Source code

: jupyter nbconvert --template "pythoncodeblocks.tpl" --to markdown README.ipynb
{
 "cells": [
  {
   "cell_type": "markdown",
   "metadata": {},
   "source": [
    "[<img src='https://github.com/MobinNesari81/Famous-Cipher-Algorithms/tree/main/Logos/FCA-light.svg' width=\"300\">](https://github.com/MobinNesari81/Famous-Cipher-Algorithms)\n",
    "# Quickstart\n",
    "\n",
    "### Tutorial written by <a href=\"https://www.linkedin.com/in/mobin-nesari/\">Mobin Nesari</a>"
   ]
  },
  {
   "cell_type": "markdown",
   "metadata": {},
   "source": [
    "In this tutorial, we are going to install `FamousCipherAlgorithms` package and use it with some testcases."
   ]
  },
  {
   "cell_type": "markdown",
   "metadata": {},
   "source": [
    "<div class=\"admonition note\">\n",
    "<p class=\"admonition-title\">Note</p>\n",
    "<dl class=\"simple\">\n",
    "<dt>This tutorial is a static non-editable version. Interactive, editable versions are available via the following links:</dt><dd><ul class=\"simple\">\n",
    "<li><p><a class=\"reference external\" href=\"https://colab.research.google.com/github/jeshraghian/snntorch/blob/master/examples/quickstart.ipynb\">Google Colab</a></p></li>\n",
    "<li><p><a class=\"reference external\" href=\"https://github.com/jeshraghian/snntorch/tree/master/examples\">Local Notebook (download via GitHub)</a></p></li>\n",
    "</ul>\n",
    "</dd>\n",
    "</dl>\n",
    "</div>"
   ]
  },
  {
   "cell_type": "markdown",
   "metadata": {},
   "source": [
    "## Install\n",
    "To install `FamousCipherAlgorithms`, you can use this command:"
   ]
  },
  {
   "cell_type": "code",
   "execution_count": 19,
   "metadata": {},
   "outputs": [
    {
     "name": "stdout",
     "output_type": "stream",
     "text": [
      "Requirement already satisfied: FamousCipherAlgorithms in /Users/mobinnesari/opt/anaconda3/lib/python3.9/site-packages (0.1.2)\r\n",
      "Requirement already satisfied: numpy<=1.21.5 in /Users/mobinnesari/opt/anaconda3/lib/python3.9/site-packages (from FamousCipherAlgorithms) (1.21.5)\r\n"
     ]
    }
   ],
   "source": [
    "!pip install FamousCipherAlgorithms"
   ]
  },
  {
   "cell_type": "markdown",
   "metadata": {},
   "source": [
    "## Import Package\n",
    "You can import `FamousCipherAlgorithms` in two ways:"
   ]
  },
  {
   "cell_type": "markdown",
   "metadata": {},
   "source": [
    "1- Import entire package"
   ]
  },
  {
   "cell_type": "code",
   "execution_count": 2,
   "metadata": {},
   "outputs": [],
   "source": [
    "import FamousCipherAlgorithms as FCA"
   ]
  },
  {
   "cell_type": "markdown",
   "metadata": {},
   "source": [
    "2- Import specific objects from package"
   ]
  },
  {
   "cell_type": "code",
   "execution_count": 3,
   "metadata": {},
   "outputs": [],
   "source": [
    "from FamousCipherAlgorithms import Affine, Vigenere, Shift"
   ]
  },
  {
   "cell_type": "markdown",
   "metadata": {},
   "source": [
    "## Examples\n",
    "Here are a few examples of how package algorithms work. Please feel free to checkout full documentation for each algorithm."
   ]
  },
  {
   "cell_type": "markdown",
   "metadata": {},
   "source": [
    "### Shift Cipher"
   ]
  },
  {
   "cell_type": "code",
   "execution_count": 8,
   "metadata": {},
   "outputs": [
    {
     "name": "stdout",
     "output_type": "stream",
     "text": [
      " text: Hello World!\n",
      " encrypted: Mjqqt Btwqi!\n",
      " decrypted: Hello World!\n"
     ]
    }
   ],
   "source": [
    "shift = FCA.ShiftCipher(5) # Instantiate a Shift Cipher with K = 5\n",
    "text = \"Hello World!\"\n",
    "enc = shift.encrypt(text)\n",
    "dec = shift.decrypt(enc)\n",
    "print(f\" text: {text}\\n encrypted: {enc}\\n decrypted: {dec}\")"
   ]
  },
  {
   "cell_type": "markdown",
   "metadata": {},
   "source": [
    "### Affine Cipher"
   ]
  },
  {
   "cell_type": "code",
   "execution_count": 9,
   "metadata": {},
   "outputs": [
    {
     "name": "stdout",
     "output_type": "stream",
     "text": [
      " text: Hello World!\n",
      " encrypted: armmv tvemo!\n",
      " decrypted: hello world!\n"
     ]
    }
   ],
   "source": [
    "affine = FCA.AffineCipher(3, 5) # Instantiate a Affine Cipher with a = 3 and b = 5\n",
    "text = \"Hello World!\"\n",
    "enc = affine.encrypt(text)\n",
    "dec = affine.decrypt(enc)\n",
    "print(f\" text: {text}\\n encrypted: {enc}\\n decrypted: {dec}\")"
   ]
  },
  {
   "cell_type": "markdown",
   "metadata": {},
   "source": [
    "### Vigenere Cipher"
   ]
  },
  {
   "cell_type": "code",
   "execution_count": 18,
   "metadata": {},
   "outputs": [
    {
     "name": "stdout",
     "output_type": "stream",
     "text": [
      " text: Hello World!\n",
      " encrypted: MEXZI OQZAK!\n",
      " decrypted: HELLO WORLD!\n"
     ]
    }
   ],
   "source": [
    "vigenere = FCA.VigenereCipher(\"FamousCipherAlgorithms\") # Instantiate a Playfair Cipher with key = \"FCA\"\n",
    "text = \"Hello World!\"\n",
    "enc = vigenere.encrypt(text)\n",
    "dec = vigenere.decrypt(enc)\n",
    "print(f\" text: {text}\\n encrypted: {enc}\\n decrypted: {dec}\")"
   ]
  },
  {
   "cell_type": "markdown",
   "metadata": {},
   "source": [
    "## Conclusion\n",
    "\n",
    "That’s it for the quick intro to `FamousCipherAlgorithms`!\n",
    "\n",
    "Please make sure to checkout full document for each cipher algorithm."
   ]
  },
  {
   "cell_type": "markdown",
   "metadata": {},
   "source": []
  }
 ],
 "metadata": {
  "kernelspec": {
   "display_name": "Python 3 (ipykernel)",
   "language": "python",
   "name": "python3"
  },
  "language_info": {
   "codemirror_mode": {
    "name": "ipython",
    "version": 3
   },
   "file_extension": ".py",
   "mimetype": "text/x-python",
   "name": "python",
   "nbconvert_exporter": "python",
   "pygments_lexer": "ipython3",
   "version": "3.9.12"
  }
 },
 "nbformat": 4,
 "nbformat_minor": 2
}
========================
# About this task:
Reproduce every line in the data that has the word "site" in it.

# Finished exercise:
      "Requirement already satisfied: FamousCipherAlgorithms in /Users/mobinnesari/opt/anaconda3/lib/python3.9/site-packages (0.1.2)\r\n",
      "Requirement already satisfied: numpy<=1.21.5 in /Users/mobinnesari/opt/anaconda3/lib/python3.9/site-packages (from FamousCipherAlgorithms) (1.21.5)\r\n"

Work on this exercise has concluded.